Tax Update for Americans Living and Investing Abroad

General Provisions

The 2017 Tax Cut and Job Act (TCJA) included major revisions to the taxation of individuals. This included the temporary (through the 2025 tax year) reduction or elimination of deductions for:

  • State and local taxes in excess of $10,000.
  • All real estate taxes on foreign property.
  • A portion of the mortgage interest on new mortgages in excess of $750,000.
  • Unreimbursed employee business expenses.
  • Miscellaneous deductions such as tax return preparation and investment-related expenses.
  • Alimony for divorces finalized or modified after 12/31/18.

Other changes included:

  • Personal and dependent exemptions were eliminated.
  • A new tax credit of $2,000 was created for children age 16 or younger provided they have a U.S. social security number. For all other children and other dependents, a credit of $500 is now allowed.
  • Beginning in 2019 medical expenses can now be claimed as an itemized deduction only to the extent they exceed 10% of adjusted gross income. This threshold had previously been 7.5%.
  • The standard deduction was increased to $24,400 (married filing joint) for 2019.
For more information or questions about filing, please
contact a member of the International Services Group.
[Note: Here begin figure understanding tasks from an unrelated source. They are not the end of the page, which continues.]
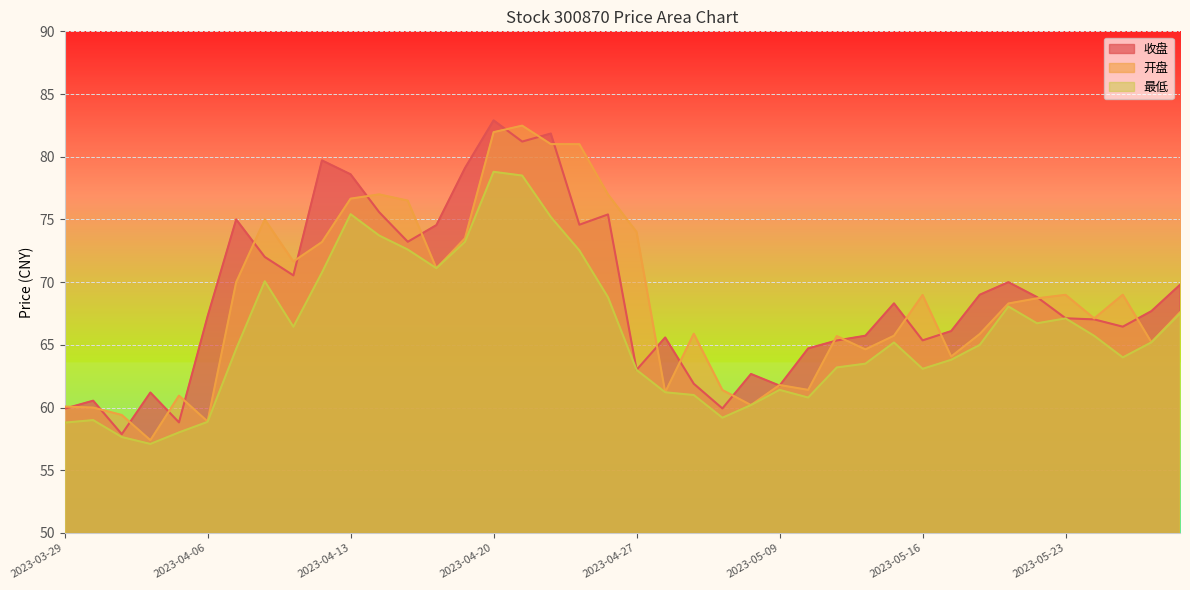

Reading right to left, extract all data points from this chart.

收盘: 69.8	67.7	66.5	67.0	67.1	68.8	70.0	69.0	66.1	65.4	68.3	65.7	65.3	64.7	61.8	62.7	59.9	61.9	65.6	63.0	75.4	74.6	81.8	81.2	82.9	79.1	74.5	73.2	75.6	78.6	79.7	70.5	72.0	75.0	67.3	58.8	61.2	57.9	60.5	59.9
开盘: 67.6	65.2	69.0	67.1	69.0	68.7	68.3	65.9	64.1	69.0	65.7	64.6	65.7	61.4	61.8	60.2	61.4	65.9	61.2	74.0	77.0	81.0	81.0	82.5	82.0	73.5	71.1	76.5	77.0	76.7	73.2	71.7	75.0	70.0	58.9	61.0	57.4	59.4	60.0	60.1
最低: 67.5	65.2	64.0	65.7	67.1	66.7	68.1	65.0	63.8	63.1	65.2	63.5	63.2	60.8	61.4	60.2	59.2	61.0	61.2	63.0	68.8	72.5	75.2	78.5	78.8	73.2	71.1	72.6	73.7	75.4	70.8	66.4	70.1	64.7	58.9	58.0	57.1	57.6	59.0	58.8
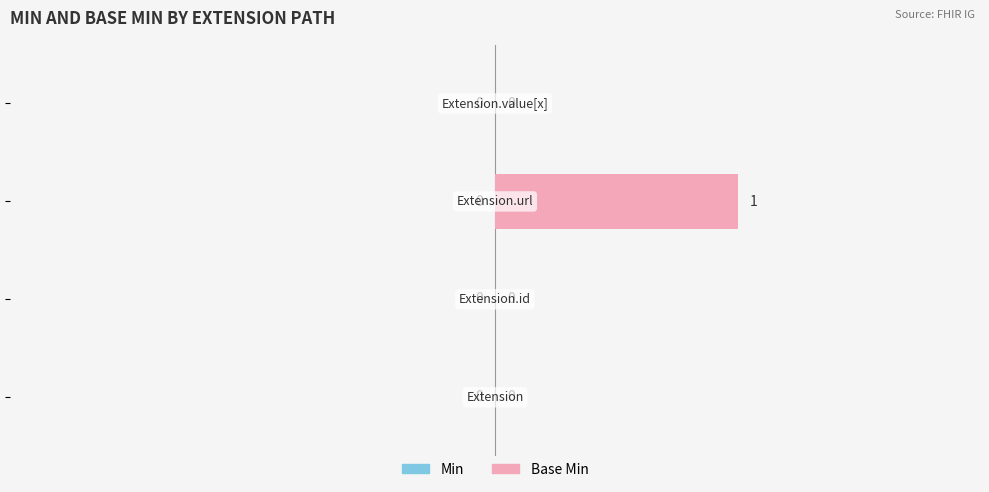

How many values are between 0 and 1?

4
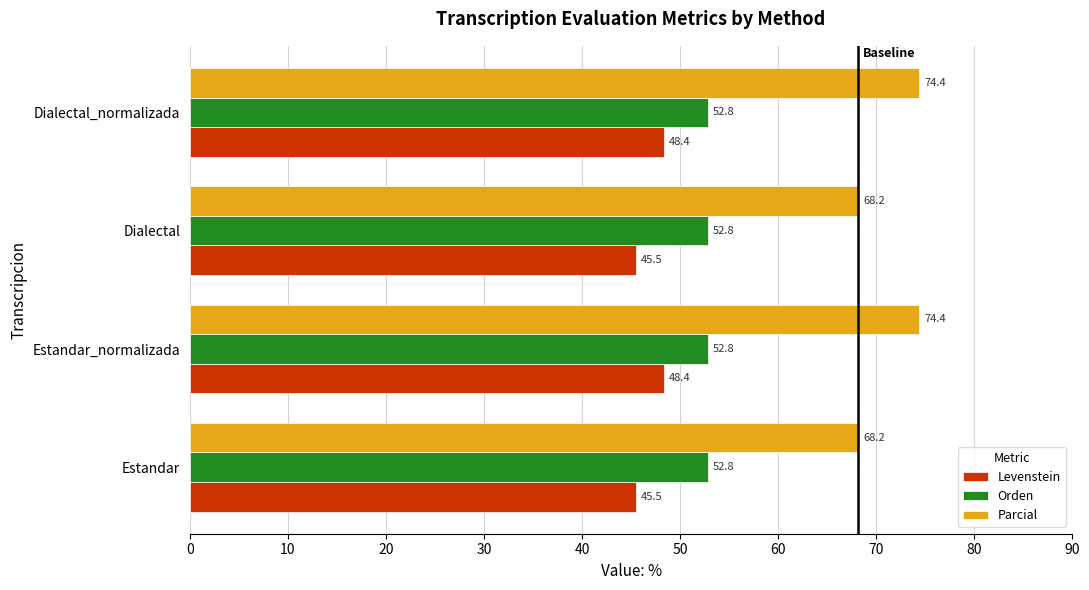

What is the minimum value for Levenstein?

45.5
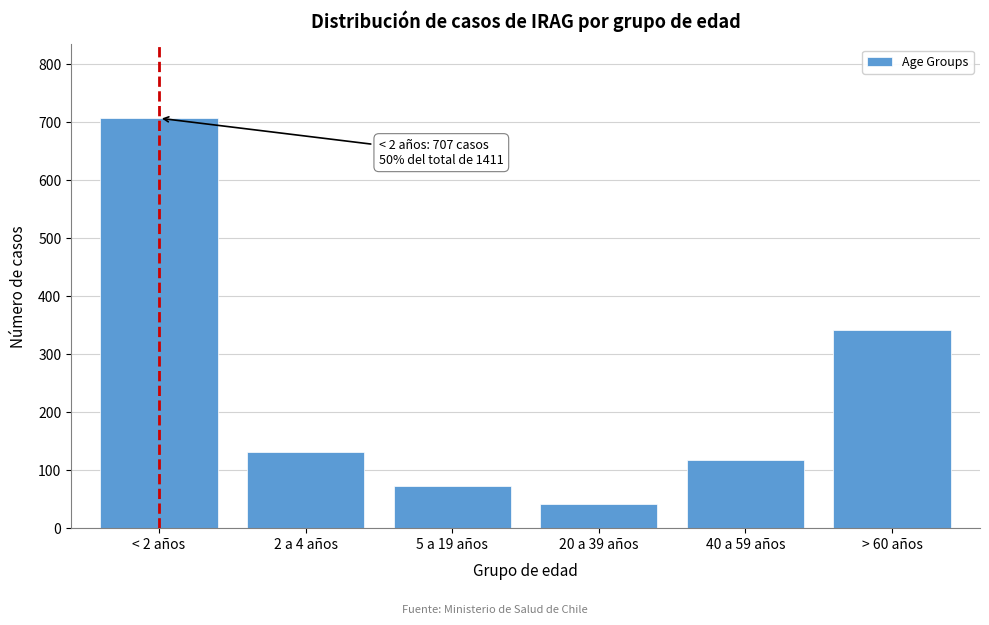

Reading right to left, extract all data points from this chart.

> 60 años=342	40 a 59 años=117	20 a 39 años=41	5 a 19 años=73	2 a 4 años=131	< 2 años=707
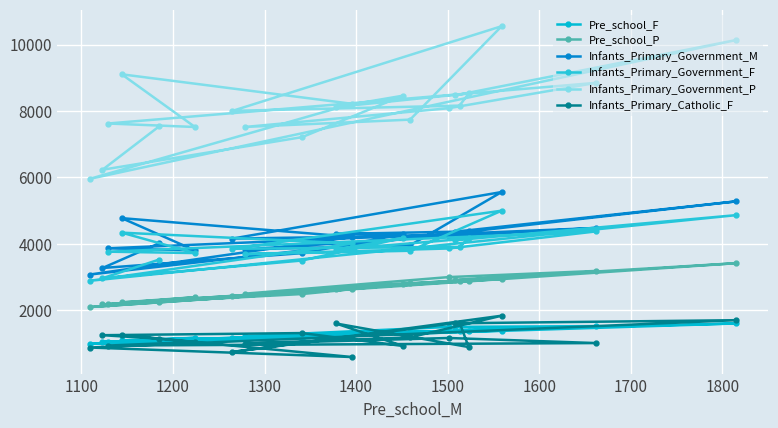

Count the number of categories in the chart.

20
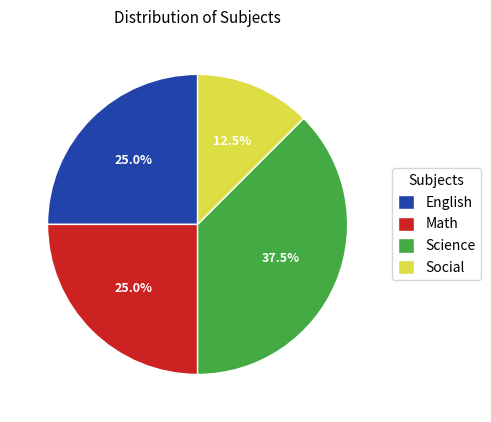

The Math slice represents 25% of the pie. True or false?

True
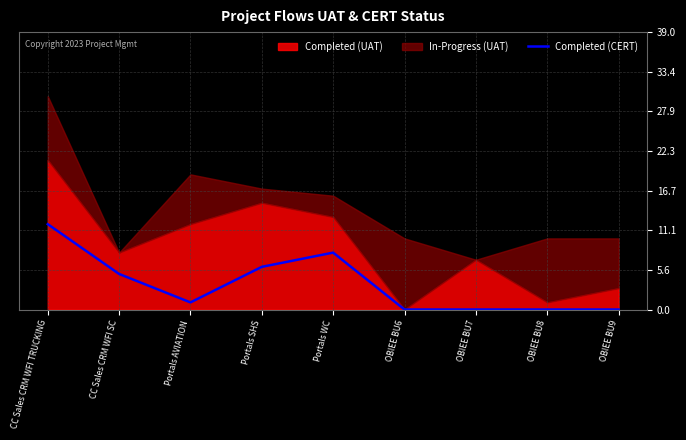

At which category does the data reach its first local valley?

Portals AVIATION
Changes Specifically Relevant to U.S. Citizens Living Abroad

The two most significant tax provisions impacting Americans living abroad – the Section 911 exclusion and the foreign tax credit – remained unchanged by the 2017 tax law. There were however changes such individuals should keep in mind.

  • Housing-related expenses that are not deductible as an itemized deduction (e.g. disallowed mortgage interest and real estate taxes) can be used to increase the section 911 foreign housing exclusion or deduction.
  • The deduction for employment-related moving expenses is disallowed through 2025. Because these expenses are no longer deductible, any direct payments or reimbursements for these expenses by an employer now constitute taxable compensation subject FICA, Medicare, and federal and possibly state income tax withholding.
  • U.S. citizens who own at least 10% interest in a controlled foreign corporation must now pay U.S. income tax of at least 10.5% on the earnings of the foreign business. The income on which this new tax is levied is referred to as GILTI – Global Intangible Low-taxed Income.

Tax Court Decision On Claiming 911 Exclusion

A Tax Court decision issued during 2019 proved a stark reminder of the consequences of not properly electing the Section 911 exclusion. In this case, the taxpayers elected the Section 911 exclusion on a delinquent tax return after learning they were required to actually file a return to claim the exclusion. (Note: many Americans living abroad do not file assuming they will have no taxable income after taking the Section 911 exclusion into account.). Claiming the exclusion on a delinquent return is generally allowed provided the IRS has not notified the taxpayers of the delinquency before the taxpayers file the late return(s). However, because the very specific requirements outlined in the regulations were not strictly adhered to in this case, the IRS disallowed the election and assessed a significant tax liability, penalties and interest going back more than 10 years.

New IRS Compliance Campaign On Foreign Investment Accounts

In July 2019 the IRS announced a new compliance campaign, a portion of which was aimed at U.S. citizens and long-term residents living or holding assets outside the US. As a result of FATCA (‘Foreign Account Tax Compliance Act’) having been in place for almost 10 years, the IRS now has data from non-U.S. financial institutions on the foreign financial interests of millions of Americans and long-term residents. Measures outlined include the denial of U.S. passports where significant unpaid tax liabilities have been determined by the IRS.

New IRS Procedure for Noncompliant Expatriated Citizens

On September 16, 2019, the IRS also announced new procedures for ‘accidental expatriates’ who relinquished their U.S. citizenship on or after March 18, 2010. This procedure was created to address compliance failures occurring after the enactment of the Foreign Account Compliance Tax Act (FACTA) which required for the first time the reporting of investments maintained outside the U.S. by U.S. citizens and long-term residents. The new procedure will allow them to become compliant with all U.S. tax and reporting requirements and avoid classification as a ‘covered expatriate’ – a designation that can lead to harsh U.S. tax consequences. The basic requirements of the new procedure are that the individual must have unpaid U.S. taxes of no more than $25,000 for the past six years and a net worth of less than $2M. The procedure requires the filing of income tax returns and financial account information returns (e.g. FinCen 114 – Report of Foreign Bank and Financial Accounts and Form 8938 – Statement of Specific Foreign Financial Assets) for the past six years.